Joffe noted that young men seem to be the most enthusiastic fashion consumers at the moment. He described a “cult” following for such brands as Junya Watanabe Man, Raf Simons and Dior Homme by Hedi Slimane. These young men are known to line up in front of stores when they know new shipments are expected.
Tough times or not, you cannot accuse the Japanese of becoming blasé about fashion.
Last month, Marc Jacobs was in town to promote his collaboration with Japanese artist Takashi Murakami on Vuitton accessories next spring. In between news conferences and interviews, he made an unannounced visit to his new signature flagship in trendy Minami-Aoyama. Spying him pushing on the door, several of the young sales girls jumped up and down with glee, holding their hands over their mouths like beauty contestant winners stifling emotion. Three male fashion design students who happened upon the store could not believe their good luck in discovering Jacobs in his own shop. “Cool,” they exclaimed, over and over, applauding and waving when the fashion star took his leave in a sedan.

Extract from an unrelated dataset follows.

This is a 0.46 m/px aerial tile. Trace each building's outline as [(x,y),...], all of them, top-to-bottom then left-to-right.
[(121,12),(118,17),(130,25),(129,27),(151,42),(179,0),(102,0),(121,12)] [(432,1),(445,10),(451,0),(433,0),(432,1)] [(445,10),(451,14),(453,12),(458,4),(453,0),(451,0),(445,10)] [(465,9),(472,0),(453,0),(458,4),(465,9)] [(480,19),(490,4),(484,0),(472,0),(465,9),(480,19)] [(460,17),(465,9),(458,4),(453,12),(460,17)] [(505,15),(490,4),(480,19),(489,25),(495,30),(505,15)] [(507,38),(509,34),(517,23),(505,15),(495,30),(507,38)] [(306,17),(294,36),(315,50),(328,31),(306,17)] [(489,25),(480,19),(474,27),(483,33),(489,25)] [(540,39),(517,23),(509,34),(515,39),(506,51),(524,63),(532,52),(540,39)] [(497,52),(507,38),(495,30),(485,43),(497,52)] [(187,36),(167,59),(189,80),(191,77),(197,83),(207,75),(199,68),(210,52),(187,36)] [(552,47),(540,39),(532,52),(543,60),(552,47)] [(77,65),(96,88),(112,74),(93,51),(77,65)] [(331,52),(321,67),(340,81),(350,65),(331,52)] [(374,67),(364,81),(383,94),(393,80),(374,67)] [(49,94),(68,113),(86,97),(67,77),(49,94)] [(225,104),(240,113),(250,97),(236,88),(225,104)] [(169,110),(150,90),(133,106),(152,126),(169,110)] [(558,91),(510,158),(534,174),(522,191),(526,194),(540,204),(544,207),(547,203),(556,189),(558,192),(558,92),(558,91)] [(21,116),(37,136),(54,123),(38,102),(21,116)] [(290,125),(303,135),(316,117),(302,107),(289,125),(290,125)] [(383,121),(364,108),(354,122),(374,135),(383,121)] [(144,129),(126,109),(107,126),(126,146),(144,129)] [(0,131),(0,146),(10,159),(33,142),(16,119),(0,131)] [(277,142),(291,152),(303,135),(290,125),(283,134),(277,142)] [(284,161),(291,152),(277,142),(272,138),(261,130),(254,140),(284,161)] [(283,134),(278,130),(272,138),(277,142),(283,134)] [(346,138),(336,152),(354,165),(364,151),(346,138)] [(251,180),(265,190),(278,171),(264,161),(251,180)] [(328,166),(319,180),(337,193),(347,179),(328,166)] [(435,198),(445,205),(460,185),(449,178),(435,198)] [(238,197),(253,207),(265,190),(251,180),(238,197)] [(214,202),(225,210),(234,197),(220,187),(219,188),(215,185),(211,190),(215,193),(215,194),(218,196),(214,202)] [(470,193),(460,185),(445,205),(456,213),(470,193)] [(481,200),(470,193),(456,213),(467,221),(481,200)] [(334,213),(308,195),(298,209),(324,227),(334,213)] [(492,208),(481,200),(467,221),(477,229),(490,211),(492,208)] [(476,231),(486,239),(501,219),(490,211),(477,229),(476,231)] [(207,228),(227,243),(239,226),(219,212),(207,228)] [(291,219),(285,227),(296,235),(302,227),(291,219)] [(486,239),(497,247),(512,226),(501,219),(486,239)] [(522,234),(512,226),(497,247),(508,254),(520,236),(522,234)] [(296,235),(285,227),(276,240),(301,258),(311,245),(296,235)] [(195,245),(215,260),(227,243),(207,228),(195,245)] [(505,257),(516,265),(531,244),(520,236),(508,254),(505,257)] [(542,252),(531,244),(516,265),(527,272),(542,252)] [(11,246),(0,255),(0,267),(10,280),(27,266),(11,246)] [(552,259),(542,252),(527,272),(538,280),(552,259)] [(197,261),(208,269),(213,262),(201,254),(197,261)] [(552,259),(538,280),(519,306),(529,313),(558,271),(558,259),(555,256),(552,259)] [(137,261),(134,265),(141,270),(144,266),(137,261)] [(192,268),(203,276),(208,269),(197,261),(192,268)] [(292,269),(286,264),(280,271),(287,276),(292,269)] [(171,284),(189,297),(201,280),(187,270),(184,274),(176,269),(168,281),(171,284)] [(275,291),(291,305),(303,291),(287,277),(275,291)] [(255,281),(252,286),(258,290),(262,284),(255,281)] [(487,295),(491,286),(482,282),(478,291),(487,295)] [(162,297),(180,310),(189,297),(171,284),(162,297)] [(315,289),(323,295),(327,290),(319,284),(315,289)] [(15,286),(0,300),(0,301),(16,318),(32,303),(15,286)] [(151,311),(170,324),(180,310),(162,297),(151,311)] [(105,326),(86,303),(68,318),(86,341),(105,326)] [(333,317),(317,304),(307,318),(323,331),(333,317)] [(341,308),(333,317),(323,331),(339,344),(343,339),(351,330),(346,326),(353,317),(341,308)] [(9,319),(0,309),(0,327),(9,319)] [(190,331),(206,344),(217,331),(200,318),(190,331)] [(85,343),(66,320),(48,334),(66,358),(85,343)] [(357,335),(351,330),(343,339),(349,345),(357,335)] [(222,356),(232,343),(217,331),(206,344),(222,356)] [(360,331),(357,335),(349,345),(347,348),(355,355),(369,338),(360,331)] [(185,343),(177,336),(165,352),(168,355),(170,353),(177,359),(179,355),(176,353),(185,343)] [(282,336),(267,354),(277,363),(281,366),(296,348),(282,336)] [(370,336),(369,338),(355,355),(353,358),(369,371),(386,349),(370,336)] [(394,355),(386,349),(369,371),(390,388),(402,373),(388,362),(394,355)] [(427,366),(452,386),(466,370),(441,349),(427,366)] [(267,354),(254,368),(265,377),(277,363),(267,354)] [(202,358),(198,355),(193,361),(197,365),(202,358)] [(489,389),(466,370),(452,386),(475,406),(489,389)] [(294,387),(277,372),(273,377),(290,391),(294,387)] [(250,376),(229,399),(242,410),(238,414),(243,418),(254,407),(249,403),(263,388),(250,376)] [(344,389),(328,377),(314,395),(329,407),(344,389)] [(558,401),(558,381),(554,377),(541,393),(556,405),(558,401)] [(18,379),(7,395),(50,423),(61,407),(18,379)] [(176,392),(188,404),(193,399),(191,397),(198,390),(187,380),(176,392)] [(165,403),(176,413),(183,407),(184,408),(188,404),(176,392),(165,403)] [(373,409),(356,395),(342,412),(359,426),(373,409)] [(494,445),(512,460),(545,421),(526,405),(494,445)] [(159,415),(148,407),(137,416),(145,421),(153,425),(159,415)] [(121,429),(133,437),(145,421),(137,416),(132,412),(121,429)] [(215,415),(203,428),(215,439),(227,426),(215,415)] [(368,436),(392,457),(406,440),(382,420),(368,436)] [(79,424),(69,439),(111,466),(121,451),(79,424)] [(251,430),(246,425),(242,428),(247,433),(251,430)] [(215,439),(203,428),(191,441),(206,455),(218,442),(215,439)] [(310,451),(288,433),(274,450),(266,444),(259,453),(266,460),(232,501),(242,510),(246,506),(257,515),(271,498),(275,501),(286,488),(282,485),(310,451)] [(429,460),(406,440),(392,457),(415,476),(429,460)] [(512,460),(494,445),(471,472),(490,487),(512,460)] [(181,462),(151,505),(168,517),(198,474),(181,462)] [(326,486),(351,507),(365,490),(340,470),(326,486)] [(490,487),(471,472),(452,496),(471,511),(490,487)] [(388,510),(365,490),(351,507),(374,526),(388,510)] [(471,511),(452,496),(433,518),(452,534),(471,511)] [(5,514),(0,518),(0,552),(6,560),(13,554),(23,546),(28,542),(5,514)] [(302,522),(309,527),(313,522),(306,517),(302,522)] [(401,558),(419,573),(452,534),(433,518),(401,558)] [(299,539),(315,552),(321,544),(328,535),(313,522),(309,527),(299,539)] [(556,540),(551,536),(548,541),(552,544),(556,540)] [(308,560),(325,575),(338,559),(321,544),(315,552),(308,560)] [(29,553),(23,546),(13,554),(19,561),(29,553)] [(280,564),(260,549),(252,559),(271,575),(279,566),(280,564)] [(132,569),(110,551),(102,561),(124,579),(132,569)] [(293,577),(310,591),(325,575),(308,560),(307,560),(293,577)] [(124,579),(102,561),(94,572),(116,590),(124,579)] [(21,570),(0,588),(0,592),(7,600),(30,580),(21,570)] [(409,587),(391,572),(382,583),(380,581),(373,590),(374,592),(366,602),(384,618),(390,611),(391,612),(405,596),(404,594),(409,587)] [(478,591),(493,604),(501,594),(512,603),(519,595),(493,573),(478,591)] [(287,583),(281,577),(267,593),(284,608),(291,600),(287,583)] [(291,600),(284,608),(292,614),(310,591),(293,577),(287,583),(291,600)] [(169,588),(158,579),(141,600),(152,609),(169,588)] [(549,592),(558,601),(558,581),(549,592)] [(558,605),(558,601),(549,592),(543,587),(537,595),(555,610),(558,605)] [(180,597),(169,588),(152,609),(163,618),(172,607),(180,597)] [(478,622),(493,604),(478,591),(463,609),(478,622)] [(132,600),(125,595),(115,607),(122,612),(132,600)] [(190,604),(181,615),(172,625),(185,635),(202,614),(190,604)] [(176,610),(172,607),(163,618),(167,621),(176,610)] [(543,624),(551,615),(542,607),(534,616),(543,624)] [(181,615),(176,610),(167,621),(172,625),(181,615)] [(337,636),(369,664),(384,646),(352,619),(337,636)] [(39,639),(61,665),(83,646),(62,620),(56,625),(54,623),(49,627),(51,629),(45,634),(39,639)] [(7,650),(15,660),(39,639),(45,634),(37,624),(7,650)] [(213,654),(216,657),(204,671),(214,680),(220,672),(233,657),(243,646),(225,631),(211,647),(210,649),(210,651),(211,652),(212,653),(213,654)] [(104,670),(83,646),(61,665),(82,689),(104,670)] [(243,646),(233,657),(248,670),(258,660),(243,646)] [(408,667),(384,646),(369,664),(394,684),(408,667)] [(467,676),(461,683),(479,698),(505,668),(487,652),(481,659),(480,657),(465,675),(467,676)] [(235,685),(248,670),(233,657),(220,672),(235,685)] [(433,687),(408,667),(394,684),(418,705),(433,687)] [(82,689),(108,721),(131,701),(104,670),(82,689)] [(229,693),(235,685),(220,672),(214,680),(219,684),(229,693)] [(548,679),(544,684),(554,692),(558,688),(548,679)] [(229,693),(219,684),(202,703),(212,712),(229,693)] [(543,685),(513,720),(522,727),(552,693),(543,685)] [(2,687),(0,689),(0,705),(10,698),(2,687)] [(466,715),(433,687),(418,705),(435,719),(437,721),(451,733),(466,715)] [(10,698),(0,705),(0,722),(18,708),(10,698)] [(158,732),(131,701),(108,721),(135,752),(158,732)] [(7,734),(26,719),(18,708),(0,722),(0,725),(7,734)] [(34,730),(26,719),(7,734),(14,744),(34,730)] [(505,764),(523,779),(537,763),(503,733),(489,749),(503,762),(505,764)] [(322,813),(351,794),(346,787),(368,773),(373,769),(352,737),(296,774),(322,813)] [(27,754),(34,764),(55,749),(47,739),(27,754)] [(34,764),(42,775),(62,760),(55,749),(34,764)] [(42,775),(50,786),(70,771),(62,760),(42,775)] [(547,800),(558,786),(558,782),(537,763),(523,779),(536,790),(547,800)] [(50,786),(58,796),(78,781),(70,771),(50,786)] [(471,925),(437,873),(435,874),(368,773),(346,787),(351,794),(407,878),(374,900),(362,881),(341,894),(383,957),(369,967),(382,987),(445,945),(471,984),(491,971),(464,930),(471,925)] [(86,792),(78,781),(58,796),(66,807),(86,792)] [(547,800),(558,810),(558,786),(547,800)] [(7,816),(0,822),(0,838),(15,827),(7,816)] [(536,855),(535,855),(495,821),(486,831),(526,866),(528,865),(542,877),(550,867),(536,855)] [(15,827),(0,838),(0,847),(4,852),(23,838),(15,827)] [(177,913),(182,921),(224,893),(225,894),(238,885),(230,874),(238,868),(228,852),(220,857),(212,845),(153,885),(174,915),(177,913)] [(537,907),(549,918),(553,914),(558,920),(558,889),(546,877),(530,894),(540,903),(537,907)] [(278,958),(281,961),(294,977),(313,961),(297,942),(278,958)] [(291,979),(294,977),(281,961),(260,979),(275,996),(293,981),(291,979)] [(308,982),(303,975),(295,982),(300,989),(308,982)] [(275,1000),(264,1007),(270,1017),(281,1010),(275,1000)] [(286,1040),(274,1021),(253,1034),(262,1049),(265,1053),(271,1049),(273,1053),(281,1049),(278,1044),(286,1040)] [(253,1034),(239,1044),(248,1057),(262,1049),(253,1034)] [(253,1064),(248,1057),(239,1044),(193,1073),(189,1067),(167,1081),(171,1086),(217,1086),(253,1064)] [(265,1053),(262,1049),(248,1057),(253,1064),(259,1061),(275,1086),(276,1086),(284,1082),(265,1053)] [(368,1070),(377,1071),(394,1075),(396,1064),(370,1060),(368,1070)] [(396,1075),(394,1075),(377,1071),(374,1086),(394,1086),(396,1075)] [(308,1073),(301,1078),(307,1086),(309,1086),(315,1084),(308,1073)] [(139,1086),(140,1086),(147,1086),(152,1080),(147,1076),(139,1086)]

Meanwhile, observers held out hope that the torrent of bad economic news — rising bankruptcies, widening unemployment and falling stock prices — might finally stir business to change and adapt to modern times.
“Department stores have not really changed for 10 to 15 years, but now they’re open to new brands,” Toledano said, noting that Chloé will open eight new in-store shops in department stores next spring. “They realize they have to make changes.”
Pellat-Finet agreed the persistence of the economic woes is finally convincing companies to rethink the way they do business.
“The Japanese have been reticent to make changes and now they have to open up,” he said. “I mean, only 1.6 percent of the population are foreigners. It’s a patriarchal situation and it doesn’t work any more. They have to face the modernity of the business.”
The decline of logo bags suggests that the brand might be losing its primal importance in purchasing decisions.
In the past, designer licensing in Japan was rampant, “but now it doesn’t work so well,” Pellat-Finet said. “Now [Japanese] care more about quality and not just the brand. They need a real product. That’s why Hermès is doing very well with its bags. It’s a real product. It’s why we do well, because we never cheat on quality.”
Sidney Toledano, president of Christian Dior, acknowledged that not all brands are prospering in Japan, and that competition for luxury dollars is intensifying. Yet, that doesn’t dampen his long-term confidence in the Japanese market. As reported, Dior plans to build a major flagship on Ometesando, slated to open next November.
“I feel very positive about Japan in spite of the financial situation and the recession,” Toledano said. “It really is a country for luxury goods. This is a country where we see high potential for growth. It’s the same feeling I have for Asia, Korea, China and Taipei. The market is responding when you have the right product and the right positioning. When people are confident in the brand, they’re buying.”